In between missions, you return to a command centre, well safe house, to chat with the rest of your team and plan your missions. The house has its own set of secrets to unlock with some light puzzle solving, and it can be upgraded with cash collected in the field to add perks to your operators and weapons. Things like faster reloads or more ammo dropped in the field add a nice, albeit tiny skill tree to proceedings. All in all, between the missions that let you swap between characters for a fun casino heist, the usual explosive run and gun spectacle, and the quiet team moments, Black Ops 6 has more depth to it than any prior game in the long-running IP has had for a while.

Performance wise, the game ran perfectly on an Xbox Series X. No matter how many explosions were on screen or aircraft were falling out of the sky, the frame rate was rock solid. That may be down to the fact that this is the first Call of Duty I’ve seen in years that hasn’t attempted to push the visual boundaries as far as usual. It’s still a good-looking game, especially the character rendering and animation department, but it does feel as though stable performance on current-gen machines and acceptible last-gen perfomrance might have been the target.

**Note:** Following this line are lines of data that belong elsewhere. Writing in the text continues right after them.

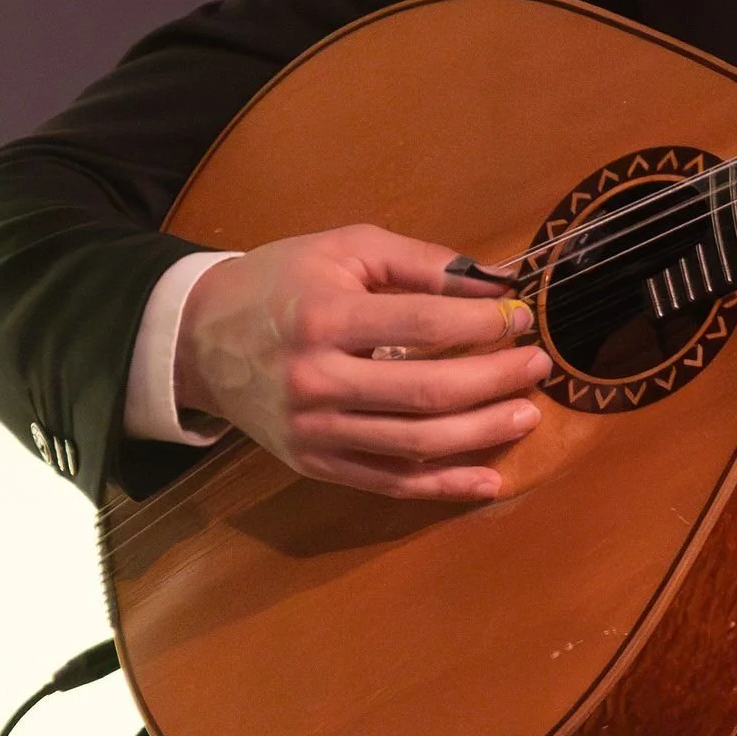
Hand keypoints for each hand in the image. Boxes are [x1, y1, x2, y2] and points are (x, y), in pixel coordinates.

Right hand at [174, 224, 551, 500]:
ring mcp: (314, 430)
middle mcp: (317, 380)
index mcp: (324, 317)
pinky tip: (489, 479)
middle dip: (495, 379)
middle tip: (538, 366)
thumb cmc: (281, 283)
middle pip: (427, 391)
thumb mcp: (344, 249)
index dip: (483, 325)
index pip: (424, 325)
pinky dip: (443, 486)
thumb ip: (419, 262)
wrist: (198, 337)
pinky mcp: (313, 464)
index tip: (521, 319)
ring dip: (483, 432)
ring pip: (415, 443)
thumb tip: (494, 286)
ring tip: (527, 414)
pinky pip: (389, 482)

With a legitimately fun, lengthy, and satisfying campaign, Call of Duty: Black Ops 6 has revitalised a series I had long since written off. If Activision and its various contributing developers continue to put more time and effort into their campaigns, I may just return for subsequent games. Black Ops 6 may not outshine the original Call of Duty trilogy or the phenomenal (original) Modern Warfare, but it’s still a helluva ride played solo and that makes it the best Call of Duty in years for me.

Call of Duty: Black Ops 6 Campaign (Xbox Series) Review

Call of Duty: Black Ops 6 Campaign (Xbox Series) Review
7 10 0 1
7/10
Total Score

The Good

  • Stealth is fun and actually works
  • A few missions let you choose how to complete objectives
  • A casino heist!
  • Great visuals and solid performance

The Bad

  • The plot is ultimately predictable
  • Can they not just sell the campaigns separately?